Englishman (plural Englishmen)

  1. A male native or inhabitant of England; a man who is English by ancestry, birth, descent or naturalisation. [from 7th c.]
    • c. 1541, The Chronicle of Calais, London 1846:
      the Ynglishe men had great vyctorye, for there was taken and slayne a greate nombar, and there was slayne the lorde Morley and Englishe man.
    • 1931, Noel Coward, "Mad Dogs and Englishmen":
      In Bangkok at twelve o'clock they foam at the mouth and run, / But mad dogs and Englishmen go out in the midday sun.
    • 2003, Richard Schickel, "Sweet Agonies of Affection", Time, 3 Nov 2003:
      He has his dark -- well, darkish -- side under control.
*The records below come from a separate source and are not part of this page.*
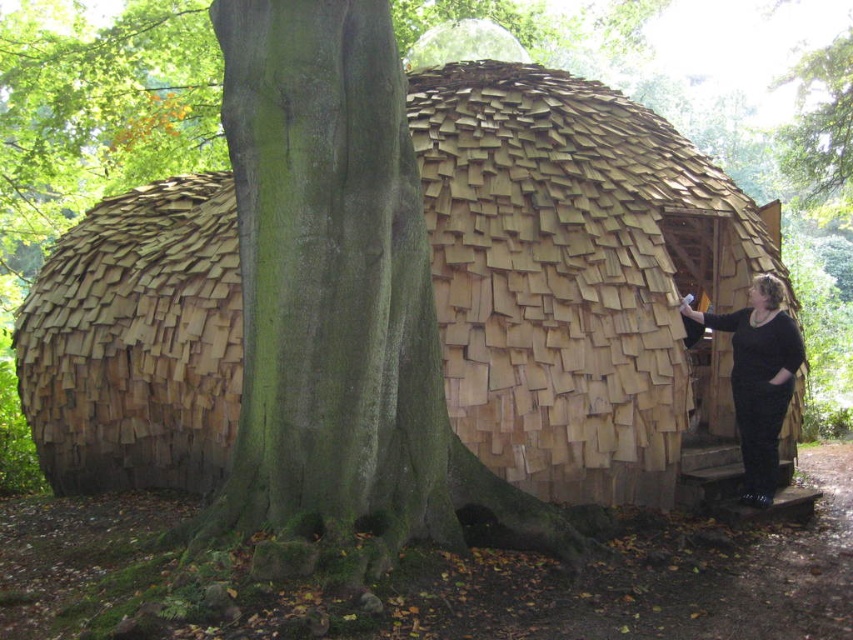
Who is taller, green rough bark tree trunk at center or green bark tree at upper center?

green rough bark tree trunk at center is taller.

Based on the photo, does green rough bark tree trunk at center appear on the left side of green bark tree at upper center?

Yes, green rough bark tree trunk at center is to the left of green bark tree at upper center.

Is point (397, 490) positioned before point (795, 67)?

Yes, it is.

The image size is (853, 640). Identify the location of green rough bark tree trunk at center. (329, 291).

Is black matte clothing at right further to camera compared to green bark tree at upper center?

No.

Who is more distant from viewer, (764,490) or (820,65)?

The point (820,65) is behind.

The width and height of the screenshot is (853, 640). Describe the element at coordinates (758, 378) in the screenshot. I see `black matte clothing at right` at that location.

This screenshot has width=853, height=640. In order to click on black matte clothing at right in this screenshot , I will do `click(758, 378)`.

Can you confirm if green rough bark tree trunk at center is taller than black matte clothing at right?

Yes, green rough bark tree trunk at center is taller than black matte clothing at right.

Can you confirm if green rough bark tree trunk at center is thinner than black matte clothing at right?

In fact, green rough bark tree trunk at center might be wider than black matte clothing at right.

Who is more forward, (299, 410) or (790, 364)?

Point (299, 410) is more forward.

The image size is (853, 640). Identify the location of green rough bark tree trunk at center. (329, 291).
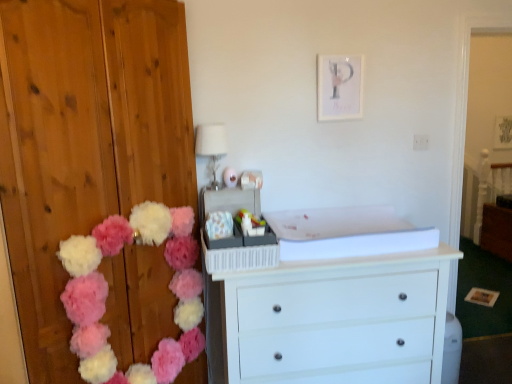
Question: Is white painted wood chest of drawers at center in contact with brown wood cabinet at right?

Choices:
 (A) no
 (B) yes

Answer: (A)

Question: From the image's perspective, is white painted wood chest of drawers at center above brown wood cabinet at right?

Choices:
 (A) no
 (B) yes

Answer: (A)

Question: Can you confirm if white painted wood chest of drawers at center is wider than brown wood cabinet at right?

Choices:
 (A) yes
 (B) no

Answer: (A)

Question: Considering the relative positions of white painted wood chest of drawers at center and brown wood cabinet at right in the image provided, is white painted wood chest of drawers at center to the right of brown wood cabinet at right from the viewer's perspective?

Choices:
 (A) no
 (B) yes

Answer: (A)

Question: Can brown wood cabinet at right be found inside white painted wood chest of drawers at center?

Choices:
 (A) no
 (B) yes

Answer: (A)

Question: Is point (498, 226) closer or farther from the camera than point (129, 231)?

Choices:
 (A) closer
 (B) farther

Answer: (B)

Question: Is brown wood cabinet at right to the left or to the right of fluffy fabric pom-poms at left in the image?

Choices:
 (A) right
 (B) left

Answer: (A)

Question: Looking at their shapes, would you say brown wood cabinet at right is wider or thinner than fluffy fabric pom-poms at left?

Choices:
 (A) thin
 (B) wide

Answer: (B)

Question: Considering the positions of brown wood cabinet at right and fluffy fabric pom-poms at left in the image, is brown wood cabinet at right bigger or smaller than fluffy fabric pom-poms at left?

Choices:
 (A) big
 (B) small

Answer: (A)

Question: Is point (317, 299) closer or farther from the camera than point (139, 231)?

Choices:
 (A) farther
 (B) closer

Answer: (B)

Question: Considering their positions, is white painted wood chest of drawers at center located in front of or behind fluffy fabric pom-poms at left?

Choices:
 (A) front
 (B) behind

Answer: (B)

Question: Would you say white painted wood chest of drawers at center is inside or outside fluffy fabric pom-poms at left?

Choices:
 (A) outside
 (B) inside

Answer: (A)

Question: Considering the positions of white painted wood chest of drawers at center and fluffy fabric pom-poms at left in the image, is white painted wood chest of drawers at center wider or thinner than fluffy fabric pom-poms at left?

Choices:
 (A) wide
 (B) thin

Answer: (A)

Question: From the image's perspective, relative to brown wood cabinet at right, is white glass lampshade at upper center above or below?

Choices:
 (A) below
 (B) above

Answer: (B)

Question: From a real-world perspective, is white glass lampshade at upper center physically located above or below brown wood cabinet at right?

Choices:
 (A) below
 (B) above

Answer: (B)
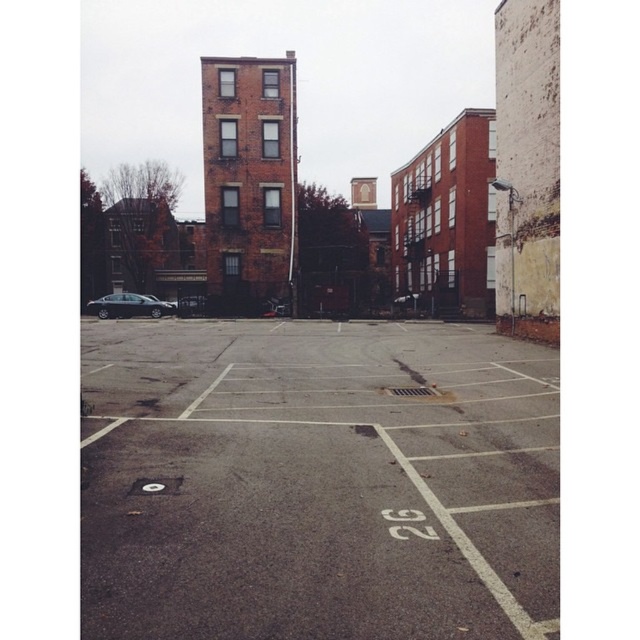
Question: Can you confirm if gray asphalt parking lot at center is smaller than shiny black sedan at left?

Choices:
 (A) yes
 (B) no

Answer: (A)

Question: Is gray asphalt parking lot at center bigger than shiny black sedan at left?

Choices:
 (A) no
 (B) yes

Answer: (A)

Question: In this image, where is gray asphalt parking lot at center located relative to shiny black sedan at left?

Choices:
 (A) above
 (B) below

Answer: (B)

Question: Which object appears closest to the camera in this image?

Choices:
 (A) shiny black sedan at left
 (B) gray asphalt parking lot at center

Answer: (B)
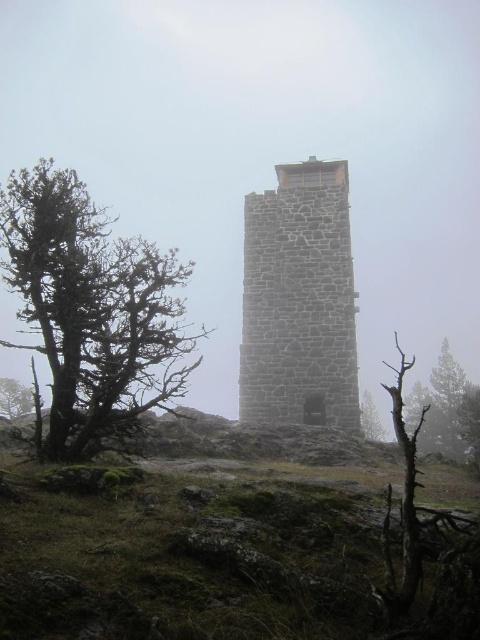
Locate an element on the screen. The height and width of the screenshot is (640, 480). stone tower at center is located at coordinates (300, 300).

Between point (264, 195) and point (15, 401), which one is positioned in front?

Positioned in front is point (264, 195).

Image resolution: width=480 pixels, height=640 pixels. I want to click on stone tower at center, so click(x=300, y=300).

Which is above, brown textured tree at lower right or green leafy tree at left?

brown textured tree at lower right

Is point (478, 400) farther from viewer compared to point (12, 401)?

No, (478, 400) is closer to viewer.

Is point (456, 401) closer to camera compared to point (20, 381)?

Yes.

Find the location of a particular element. Image resolution: width=480 pixels, height=640 pixels. brown textured tree at lower right is located at coordinates (446, 412).

Looking at this image, does green leafy tree at left appear under bare wood tree at center?

Incorrect, green leafy tree at left is not positioned below bare wood tree at center.

Is point (13, 403) positioned in front of point (360, 406)?

No, it is not.

Identify the location of green leafy tree at left. (14, 397).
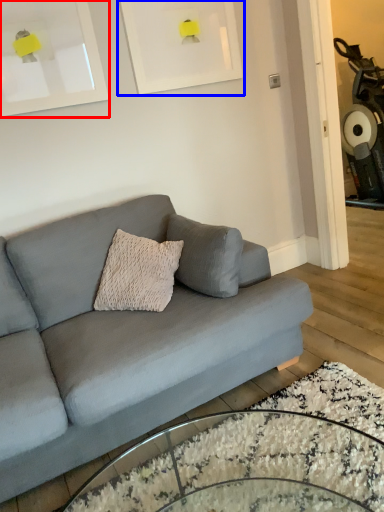
Question: Which object appears closest to the camera in this image, picture frame (highlighted by a red box) or picture frame (highlighted by a blue box)?

Choices:
 (A) picture frame
 (B) picture frame

Answer: (A)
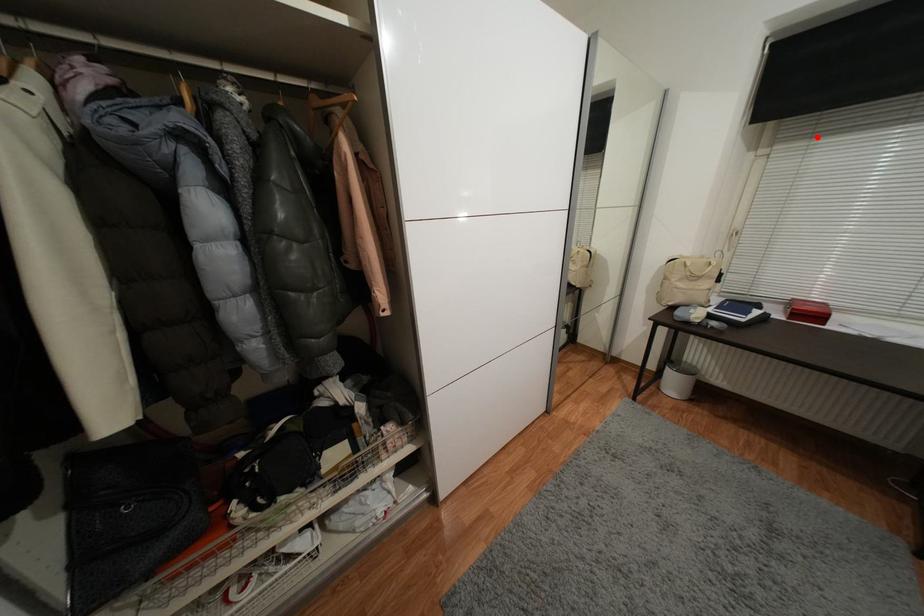
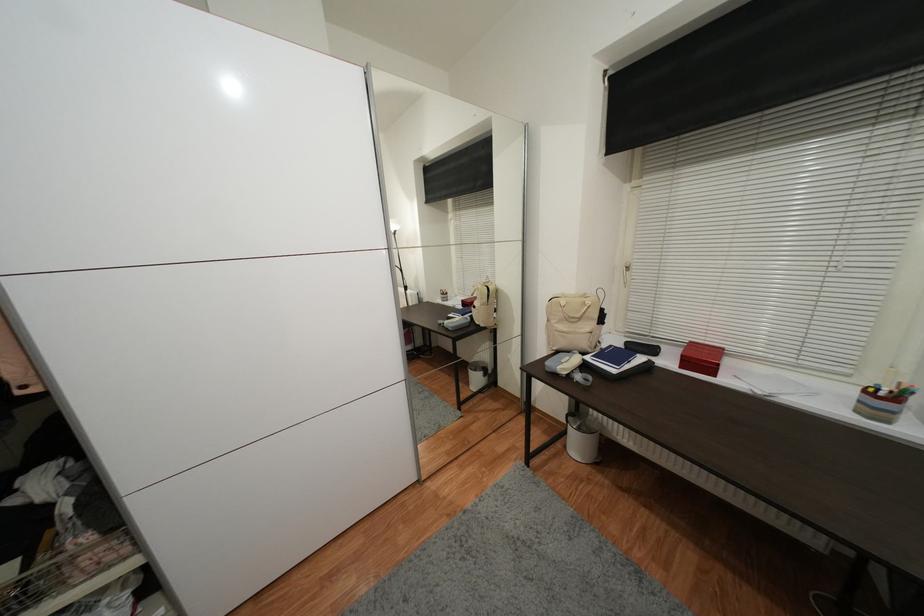
Find the pixel in the second image that matches the highlighted location in the first image.

(678, 167)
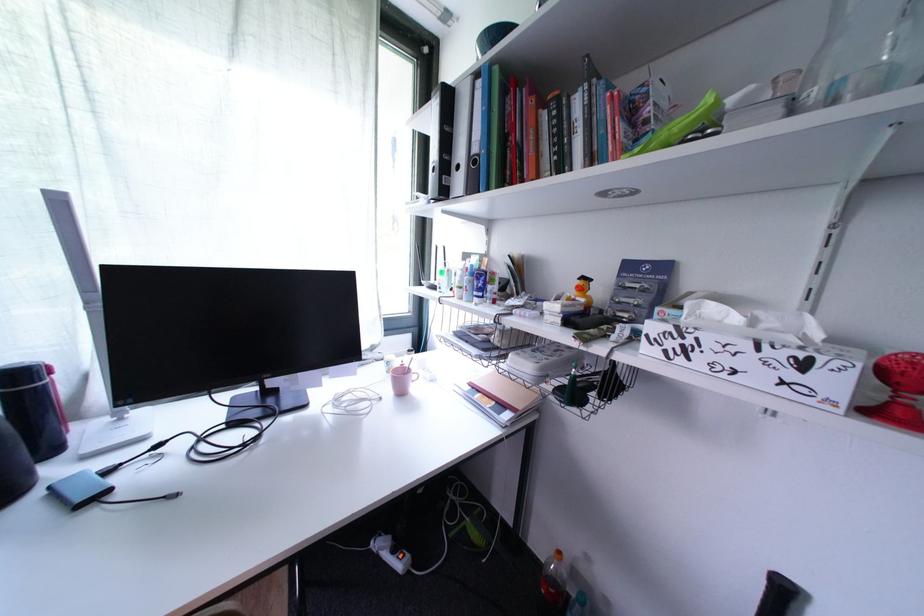
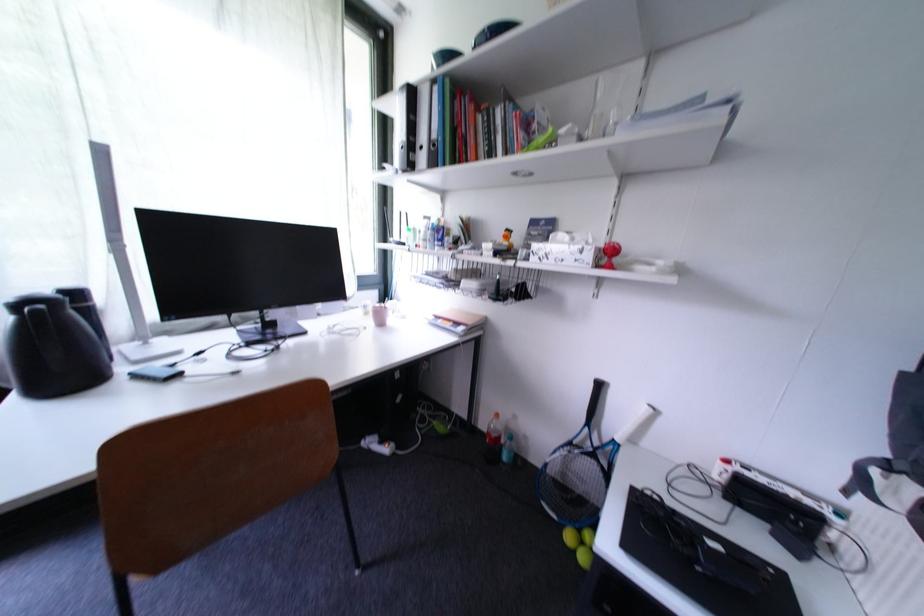
Find the pixel in the second image that matches pixel 439 124 in the first image.

(405, 110)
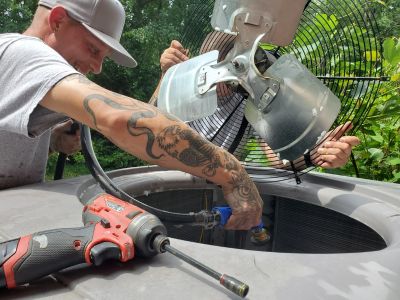
This screenshot has height=300, width=400. I want to click on fan grill, so click(x=296, y=107), click(x=177, y=79), click(x=268, y=10), click(x=337, y=44).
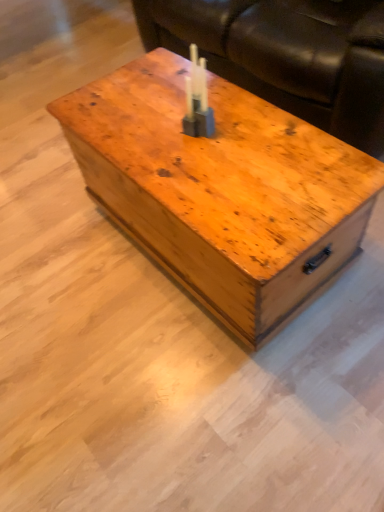
This screenshot has height=512, width=384. What are the coordinates of `vacant region in front of translucent plastic candle at center` in the screenshot? It's located at (208, 167).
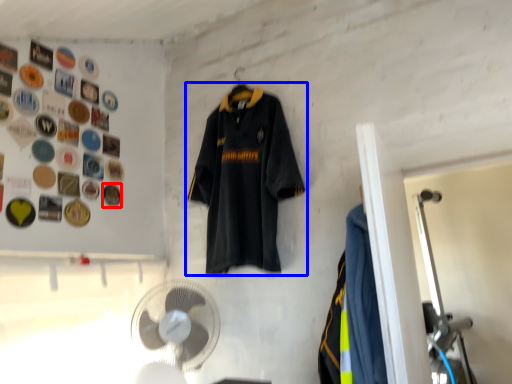
Question: Among these objects, which one is nearest to the camera, button (highlighted by a red box) or sports uniform (highlighted by a blue box)?

Choices:
 (A) button
 (B) sports uniform

Answer: (B)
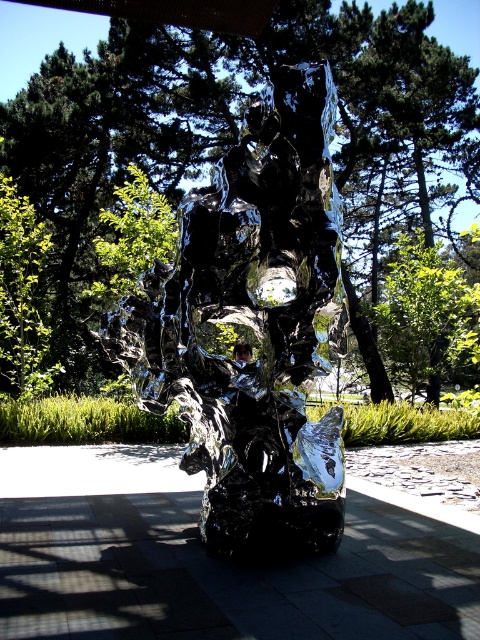
Question: Which of the following is the closest to the observer?

Choices:
 (A) green leafy tree at center
 (B) shiny metallic sculpture at center

Answer: (B)

Question: Can you confirm if glossy metallic tree at center is positioned to the left of shiny metallic sculpture at center?

Choices:
 (A) yes
 (B) no

Answer: (A)

Question: Is glossy metallic tree at center to the right of green leafy tree at center from the viewer's perspective?

Choices:
 (A) no
 (B) yes

Answer: (A)

Question: Which of the following is the farthest from the observer?

Choices:
 (A) glossy metallic tree at center
 (B) shiny metallic sculpture at center
 (C) green leafy tree at center

Answer: (C)

Question: From the image, what is the correct spatial relationship of shiny metallic sculpture at center in relation to green leafy tree at center?

Choices:
 (A) right
 (B) left

Answer: (B)

Question: Which object is positioned closest to the glossy metallic tree at center?

Choices:
 (A) shiny metallic sculpture at center
 (B) green leafy tree at center

Answer: (B)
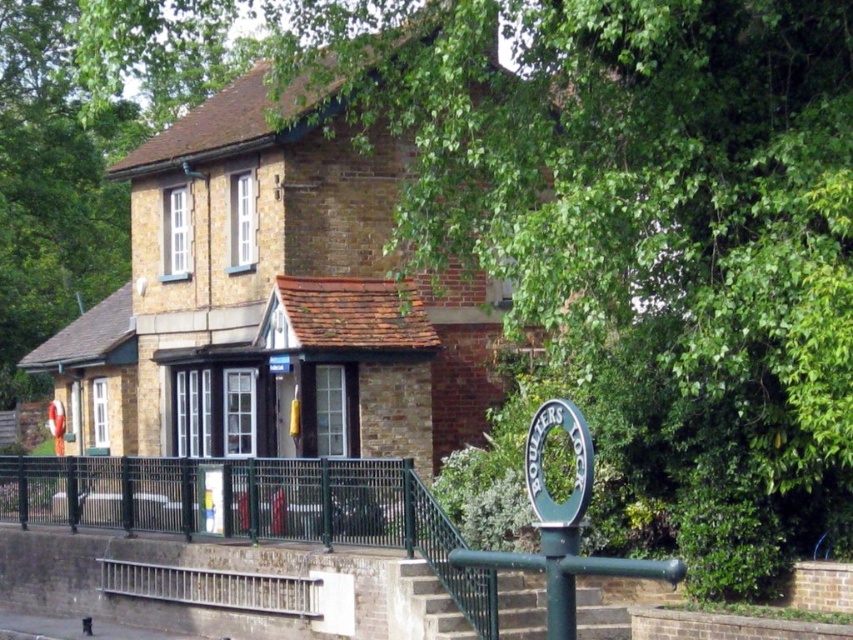
Who is positioned more to the right, green metal railing at lower center or green metallic pole at lower right?

From the viewer's perspective, green metallic pole at lower right appears more on the right side.

Can you confirm if green metal railing at lower center is thinner than green metallic pole at lower right?

No.

Is point (253, 538) positioned before point (552, 566)?

That is False.

The height and width of the screenshot is (640, 853). Find the location of `green metal railing at lower center`. green metal railing at lower center is located at coordinates (264, 509).

Consider the image. Measure the distance between green metal railing at lower center and camera.

The distance of green metal railing at lower center from camera is 10.39 meters.

Does green metal railing at lower center have a greater height compared to green plastic sign at lower right?

Yes, green metal railing at lower center is taller than green plastic sign at lower right.

Locate an element on the screen. green metal railing at lower center is located at coordinates (264, 509).

Identify the location of green metal railing at lower center. (264, 509).

Does green plastic sign at lower right appear under green metallic pole at lower right?

Incorrect, green plastic sign at lower right is not positioned below green metallic pole at lower right.

Does green plastic sign at lower right appear on the left side of green metallic pole at lower right?

Indeed, green plastic sign at lower right is positioned on the left side of green metallic pole at lower right.

Which is in front, point (560, 426) or point (546, 568)?

Point (546, 568)

Where is `green plastic sign at lower right`? This screenshot has height=640, width=853. green plastic sign at lower right is located at coordinates (573, 465).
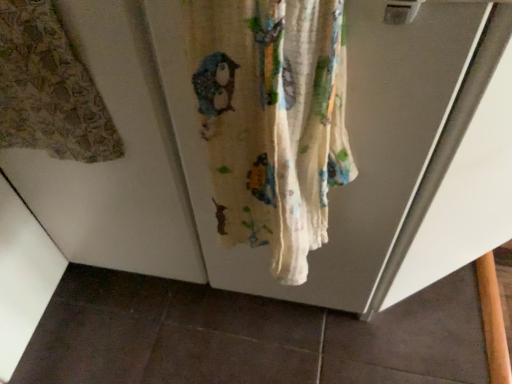
Question: Considering the positions of white cotton curtain at center, marked as the 2th curtain in a left-to-right arrangement, and printed fabric curtain at left, which is the 1th curtain in left-to-right order, in the image, is white cotton curtain at center, marked as the 2th curtain in a left-to-right arrangement, wider or thinner than printed fabric curtain at left, which is the 1th curtain in left-to-right order,?

Choices:
 (A) thin
 (B) wide

Answer: (B)

Question: From a real-world perspective, relative to printed fabric curtain at left, which is the 1th curtain in left-to-right order, is white cotton curtain at center, placed as the 1th curtain when sorted from right to left, vertically above or below?

Choices:
 (A) above
 (B) below

Answer: (B)

Question: Does point (270, 41) appear closer or farther from the camera than point (92, 112)?

Choices:
 (A) closer
 (B) farther

Answer: (A)

Question: From a real-world perspective, is printed fabric curtain at left, which is the 1th curtain in left-to-right order, positioned above or below white cotton curtain at center, placed as the 1th curtain when sorted from right to left?

Choices:
 (A) below
 (B) above

Answer: (B)

Question: Is printed fabric curtain at left, which is the 1th curtain in left-to-right order, to the left or to the right of white cotton curtain at center, placed as the 1th curtain when sorted from right to left, in the image?

Choices:
 (A) left
 (B) right

Answer: (A)

Question: Do you think printed fabric curtain at left, the second curtain from the right, is within white cotton curtain at center, placed as the 1th curtain when sorted from right to left, or outside of it?

Choices:
 (A) inside
 (B) outside

Answer: (B)

Question: Considering the positions of printed fabric curtain at left, the second curtain from the right, and white cotton curtain at center, marked as the 2th curtain in a left-to-right arrangement, in the image, is printed fabric curtain at left, the second curtain from the right, taller or shorter than white cotton curtain at center, marked as the 2th curtain in a left-to-right arrangement,?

Which is to say that he is an Englishman, well practiced in masking pain and absurdity and descents into sheer goofiness with mannerly behavior, sly irony and stiff upper lips.
    • 2014, John Oliver, “Scottish Independence”, in Last Week Tonight with John Oliver, season 1, episode 17, written by Tim Carvell; Josh Gondelman; Dan Gurewitch; Jeff Maurer; Ben Silva; Will Tracy; Jill Twiss; Seena Vali; Julie Weiner, HBO, Warner Bros. Television:
      Yea, but that’s not really a surprise, is it? She famously wrote a book where a redhead plays second fiddle to a magical Englishman. “Come along, Ron, come along. I shall have all the powers, and your brothers can die fighting my war. Come along.”
  2. (UK) The grey partridge (in opposition to the Frenchman, i.e., the red-legged partridge).
  3. (Quebec, dated, ethnic slur) A Canadian of British descent and/or whose first language is English (as opposed to French-descended, French-speaking Canadians).
  4. (South Africa, dated, ethnic slur) A South African of British descent, and/or whose first language is English (as opposed to Afrikaans-speaking Afrikaner South Africans).